A development team manages multiple Node.js applications requiring different MCP server versions. They use local installations to maintain isolation:

// Project A: package.json
{
  "name": "legacy-app",
  "dependencies": {
    "@modelcontextprotocol/server-filesystem": "1.0.0",
    "@modelcontextprotocol/sdk": "0.9.0"
  },
  "scripts": {
    "mcp:start": "node ./node_modules/@modelcontextprotocol/server-filesystem/dist/index.js --config ./mcp-config.json"
  }
}
// Project B: package.json
{
  "name": "modern-app",
  "dependencies": {
    "@modelcontextprotocol/server-filesystem": "2.0.0",
    "@modelcontextprotocol/sdk": "1.0.0"
  }
}

Each project maintains its own dependency versions without conflicts. Developers switch between projects without worrying about global version mismatches. The package-lock.json ensures all team members use identical versions, eliminating "works on my machine" issues.

This approach scales to dozens of projects with different requirements. CI/CD pipelines reproduce exact environments using lock files, ensuring consistent builds across development, staging, and production.

Example 2: Personal Productivity Tools Setup

A developer uses MCP servers as personal productivity tools across all projects. They install utility servers globally for quick access:

# Install productivity servers globally
$npm install -g @modelcontextprotocol/server-memory
$npm install -g @modelcontextprotocol/server-brave-search
$pipx install mcp-server-sqlite
 
# Configure Claude Desktop for global access
// ~/.claude_desktop_config.json
{
  "mcpServers": {
    "memory": {
      "command": "mcp-server-memory",
      "args": ["--cache-size", "100"]
    },
    "search": {
      "command": "mcp-server-brave-search",
      "args": [],
      "env": {
        "BRAVE_API_KEY": "${BRAVE_API_KEY}"
      }
    },
    "sqlite": {
      "command": "mcp-server-sqlite",
      "args": ["~/Documents/notes.db"]
    }
  }
}

Global installation provides immediate access from any directory. The developer can query their notes database, search the web, or use memory features regardless of current project. Updates apply system-wide, maintaining consistent tool versions.

This setup works well for individual developers who want MCP servers as permanent development tools. The global approach simplifies configuration and ensures tools remain available across all contexts.
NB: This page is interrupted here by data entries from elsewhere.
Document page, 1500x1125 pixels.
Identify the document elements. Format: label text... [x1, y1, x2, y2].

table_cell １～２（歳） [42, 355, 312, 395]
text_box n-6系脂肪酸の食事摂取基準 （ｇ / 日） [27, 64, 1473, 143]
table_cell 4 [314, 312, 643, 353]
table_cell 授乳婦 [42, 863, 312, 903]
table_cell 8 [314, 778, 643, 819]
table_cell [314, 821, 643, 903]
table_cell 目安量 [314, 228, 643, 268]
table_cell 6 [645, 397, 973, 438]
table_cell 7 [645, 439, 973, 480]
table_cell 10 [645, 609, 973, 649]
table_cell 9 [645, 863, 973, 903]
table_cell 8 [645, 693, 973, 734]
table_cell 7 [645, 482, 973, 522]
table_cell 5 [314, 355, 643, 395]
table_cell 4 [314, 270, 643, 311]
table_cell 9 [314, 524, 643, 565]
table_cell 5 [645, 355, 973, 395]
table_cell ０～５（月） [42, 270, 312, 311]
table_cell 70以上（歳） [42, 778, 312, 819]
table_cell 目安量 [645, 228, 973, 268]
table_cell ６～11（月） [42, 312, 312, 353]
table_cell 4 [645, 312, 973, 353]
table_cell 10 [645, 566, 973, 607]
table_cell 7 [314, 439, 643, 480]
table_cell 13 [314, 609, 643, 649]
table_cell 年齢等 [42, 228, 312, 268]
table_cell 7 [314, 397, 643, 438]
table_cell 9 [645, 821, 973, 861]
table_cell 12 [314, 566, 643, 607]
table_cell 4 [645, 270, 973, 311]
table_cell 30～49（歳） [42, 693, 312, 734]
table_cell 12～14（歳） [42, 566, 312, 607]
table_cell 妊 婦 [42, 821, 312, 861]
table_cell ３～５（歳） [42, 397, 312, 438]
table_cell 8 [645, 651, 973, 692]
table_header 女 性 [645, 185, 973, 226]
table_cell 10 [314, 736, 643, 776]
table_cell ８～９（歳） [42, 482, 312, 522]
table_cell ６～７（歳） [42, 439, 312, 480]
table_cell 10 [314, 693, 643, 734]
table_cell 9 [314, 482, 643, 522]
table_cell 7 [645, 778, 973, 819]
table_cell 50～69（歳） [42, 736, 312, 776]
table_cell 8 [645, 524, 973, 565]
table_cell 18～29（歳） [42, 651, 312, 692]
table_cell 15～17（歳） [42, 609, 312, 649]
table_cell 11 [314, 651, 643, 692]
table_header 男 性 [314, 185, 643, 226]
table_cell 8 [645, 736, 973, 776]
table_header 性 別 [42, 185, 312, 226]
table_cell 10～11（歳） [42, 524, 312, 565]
Example 3: Docker-Based Hybrid Approach

An organization standardizes MCP server deployment using Docker containers, combining benefits of both approaches:

# Dockerfile for custom MCP server
FROM node:18-alpine
WORKDIR /app

# Install dependencies locally within container
COPY package*.json ./
RUN npm ci --only=production

# Copy server code
COPY src/ ./src/

# Expose as global command within container
RUN npm link

CMD ["mcp-custom-server"]
# docker-compose.yml
version: '3.8'
services:
  mcp-filesystem:
    image: mcp/filesystem:latest
    volumes:
      - ./data:/data:ro
    command: ["--root", "/data"]
  
  mcp-custom:
    build: .
    environment:
      - NODE_ENV=production
    volumes:
      - ./config:/config

Containers provide isolation like local installations while offering global-style deployment. Each container bundles specific dependency versions, eliminating conflicts. Teams pull pre-built images or build from Dockerfiles, ensuring consistency.

This approach scales to enterprise deployments. Kubernetes orchestrates multiple MCP server instances, load balancing across containers. Updates roll out gradually without affecting running services. The hybrid model combines local isolation with global accessibility through container orchestration.